A huge factor in discussing what is “Islam” is that the faith — like Buddhism or Hinduism — in this part of the world has virtually no institutional hierarchy. There is not only no pope but no major accepted institutions or groups (like the Southern Baptist Convention) that can be said to be followed as the true voice or authority in Islam.
There was also a major mass casualty drill in Orlando last October, in which a mock shooter blew himself up and “injured” 100 volunteer actors to help nurses train. Conspiracy theorists love casualty drills. Can you explain to the good people of Facebook what relationship this drill had to Sunday’s shooting?
Zapotosky: Nothing, so far as I know.
(There really is nothing at all linking the two events, beside the shared city. Details of the October exercise were published very widely.)
Last, and very least: After tragedies like this one, thousands of internet goons inevitably come out of the woodwork to claim that the whole thing was a hoax. They’ve said that it’s not physically possible to reload a semiautomatic rifle as many times as Mateen must’ve done, and that they’re suspicious why there isn’t any cellphone footage. Some conspiracy theorists also insist Mateen was working for the CIA or FBI, since he’d had contact with the agency before.
Can you address those individual questions — are there other, more logical explanations? And can you comment on the “false flag” theory more generally?
Ingraham: Do we have accurate info on how many rounds were fired, and in how long of a time period? Regardless, the weapon he had used 30-round magazines. It takes just just a few seconds to swap magazines. Manuals for similar weapons state an effective firing rate of 45 rounds per minute, but if he was just spraying around and didn’t care about accuracy, he could have been shooting considerably faster than that - there is allegedly audio of him shooting 24 rounds in 9 seconds.
Zapotosky: There does exist some news footage of the immediate aftermath. I’m no gun expert, but I’m not exactly sure what is meant by it being “physically impossible” to reload a gun more than a certain number of times. Media has interviewed countless law enforcement officials, hospital staffers, witnesses, survivors and victims’ family members. Are they all in on the hoax? Paid actors?
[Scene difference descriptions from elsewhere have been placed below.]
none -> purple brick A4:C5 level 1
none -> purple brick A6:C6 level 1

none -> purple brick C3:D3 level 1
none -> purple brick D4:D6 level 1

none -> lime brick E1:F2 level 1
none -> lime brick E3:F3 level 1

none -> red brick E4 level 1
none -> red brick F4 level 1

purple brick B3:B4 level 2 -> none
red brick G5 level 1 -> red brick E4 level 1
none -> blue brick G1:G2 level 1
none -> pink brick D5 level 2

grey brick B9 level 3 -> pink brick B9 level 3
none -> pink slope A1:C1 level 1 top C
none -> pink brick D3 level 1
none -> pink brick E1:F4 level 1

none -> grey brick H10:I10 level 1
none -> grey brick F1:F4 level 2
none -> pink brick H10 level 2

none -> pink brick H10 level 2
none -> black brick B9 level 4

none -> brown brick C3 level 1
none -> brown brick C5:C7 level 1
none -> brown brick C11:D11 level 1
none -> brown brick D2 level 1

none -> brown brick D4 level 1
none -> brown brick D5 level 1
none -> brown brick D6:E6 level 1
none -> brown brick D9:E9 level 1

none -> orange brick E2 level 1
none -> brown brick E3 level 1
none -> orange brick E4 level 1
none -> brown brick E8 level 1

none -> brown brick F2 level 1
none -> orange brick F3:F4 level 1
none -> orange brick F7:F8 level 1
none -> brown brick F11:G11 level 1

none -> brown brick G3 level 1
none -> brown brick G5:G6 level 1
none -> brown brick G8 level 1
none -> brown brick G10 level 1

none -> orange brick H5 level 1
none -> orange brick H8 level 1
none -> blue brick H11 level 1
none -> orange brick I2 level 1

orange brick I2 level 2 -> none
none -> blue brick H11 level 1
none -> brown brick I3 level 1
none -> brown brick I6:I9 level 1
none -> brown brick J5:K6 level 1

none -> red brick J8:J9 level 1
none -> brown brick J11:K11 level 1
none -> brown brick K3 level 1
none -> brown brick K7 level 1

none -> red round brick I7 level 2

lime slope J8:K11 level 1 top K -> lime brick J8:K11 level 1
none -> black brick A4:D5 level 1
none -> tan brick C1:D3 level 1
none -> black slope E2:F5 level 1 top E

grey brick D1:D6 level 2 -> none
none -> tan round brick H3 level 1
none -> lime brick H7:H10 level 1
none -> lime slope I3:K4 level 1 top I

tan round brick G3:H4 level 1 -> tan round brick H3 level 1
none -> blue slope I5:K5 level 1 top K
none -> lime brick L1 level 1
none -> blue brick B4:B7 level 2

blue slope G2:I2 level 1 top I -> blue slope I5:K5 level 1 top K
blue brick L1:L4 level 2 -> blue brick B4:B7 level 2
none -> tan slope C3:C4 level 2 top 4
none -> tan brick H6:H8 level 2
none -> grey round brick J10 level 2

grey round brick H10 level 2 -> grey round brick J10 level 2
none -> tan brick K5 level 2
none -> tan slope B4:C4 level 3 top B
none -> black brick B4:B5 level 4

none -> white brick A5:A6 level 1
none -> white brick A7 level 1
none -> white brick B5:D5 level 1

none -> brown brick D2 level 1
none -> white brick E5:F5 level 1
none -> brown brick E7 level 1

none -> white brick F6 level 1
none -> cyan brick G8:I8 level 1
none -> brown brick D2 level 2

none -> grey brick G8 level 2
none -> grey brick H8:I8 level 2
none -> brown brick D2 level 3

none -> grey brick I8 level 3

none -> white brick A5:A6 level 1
That’s absurd.
Berman: Wait, the conspiracy theorists think that Mateen was working for the FBI? So: The FBI wanted him to carry out an attack that would then cast them in a bad light for interviewing him multiple times and failing to stop him ...?
No, the argument is that the FBI recruited him to commit an attack so that President Barack Obama could take everyone’s guns afterward.
Joel Achenbach: Classic false flag operation. (Note: He is being sarcastic.) Has anyone tied the “Voice” shooting to the club shooting to the gator attack?